Apply nearest-neighbor and bilinear interpolation¶

In [26]:
nearest_neighbor_2d_lpf_image_set = [conv2d(image, nearest_neighbor_kernel(SAMPLING_N)) for image in sampled_lpf_image_set]
bilinear_2d_lpf_image_set = [conv2d(image, bilinear_kernel(SAMPLING_N)) for image in sampled_lpf_image_set]
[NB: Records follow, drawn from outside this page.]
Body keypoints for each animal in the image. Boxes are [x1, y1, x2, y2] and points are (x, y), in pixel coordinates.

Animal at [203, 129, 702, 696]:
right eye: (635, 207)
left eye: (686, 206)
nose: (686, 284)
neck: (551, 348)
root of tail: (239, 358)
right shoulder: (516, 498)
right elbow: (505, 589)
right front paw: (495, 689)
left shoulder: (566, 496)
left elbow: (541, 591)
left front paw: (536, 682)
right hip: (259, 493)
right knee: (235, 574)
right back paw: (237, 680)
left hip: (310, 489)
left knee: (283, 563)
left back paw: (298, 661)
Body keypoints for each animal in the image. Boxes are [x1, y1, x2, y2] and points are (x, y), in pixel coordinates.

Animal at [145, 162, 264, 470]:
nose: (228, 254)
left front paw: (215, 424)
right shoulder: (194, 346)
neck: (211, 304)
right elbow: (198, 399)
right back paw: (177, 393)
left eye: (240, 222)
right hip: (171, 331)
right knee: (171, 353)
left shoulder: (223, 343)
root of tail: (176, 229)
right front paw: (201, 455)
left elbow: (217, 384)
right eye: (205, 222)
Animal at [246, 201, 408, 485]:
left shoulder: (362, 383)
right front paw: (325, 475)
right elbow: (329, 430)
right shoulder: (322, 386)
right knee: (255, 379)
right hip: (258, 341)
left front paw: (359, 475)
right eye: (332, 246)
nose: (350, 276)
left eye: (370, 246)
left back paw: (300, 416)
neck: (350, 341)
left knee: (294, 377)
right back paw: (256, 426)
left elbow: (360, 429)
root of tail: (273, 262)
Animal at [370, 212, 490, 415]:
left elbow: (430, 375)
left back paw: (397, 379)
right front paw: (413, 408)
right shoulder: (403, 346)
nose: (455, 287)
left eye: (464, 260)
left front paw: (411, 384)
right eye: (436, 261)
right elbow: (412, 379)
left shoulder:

Compare and discuss the result¶

In [27]:
plt.figure(figsize=(15, 10))
plt.subplot(2, 3, 1)
plt.imshow(image_set[2])
plt.axis('off')
plt.title('Original Image')
plt.subplot(2, 3, 2)
plt.imshow(nearest_neighbor_2d_image_set[2])
plt.axis('off')
plt.title('Nearest Neighbor Interpolation')
plt.subplot(2, 3, 3)
plt.imshow(bilinear_2d_image_set[2])
plt.axis('off')
plt.title('Bilinear Interpolation')
plt.subplot(2, 3, 4)
plt.imshow(lpf_image_set[2])
plt.axis('off')
plt.title('Low Pass Filtered Image')
plt.subplot(2, 3, 5)
plt.imshow(nearest_neighbor_2d_lpf_image_set[2])
plt.axis('off')
plt.title('Nearest Neighbor Interpolation on LPF')
plt.subplot(2, 3, 6)
plt.imshow(bilinear_2d_lpf_image_set[2])
plt.axis('off')
plt.title('Bilinear Interpolation on LPF')
plt.show()
No description has been provided for this image

We can see that the LPF and bilinear interpolation version is more smoother and has less aliasing.
This Observation comes from difference of the Nyquist frequency, the aliasing comes from the decrease of the Nyquist frequency. So, If we reduce the high frequency, amplitude of the frequency over the Nyquist frequency is decreased and aliasing also decreased.
Therefore, we can observe that if we apply LPF then apply bilinear interpolation, then the result image has less aliasing.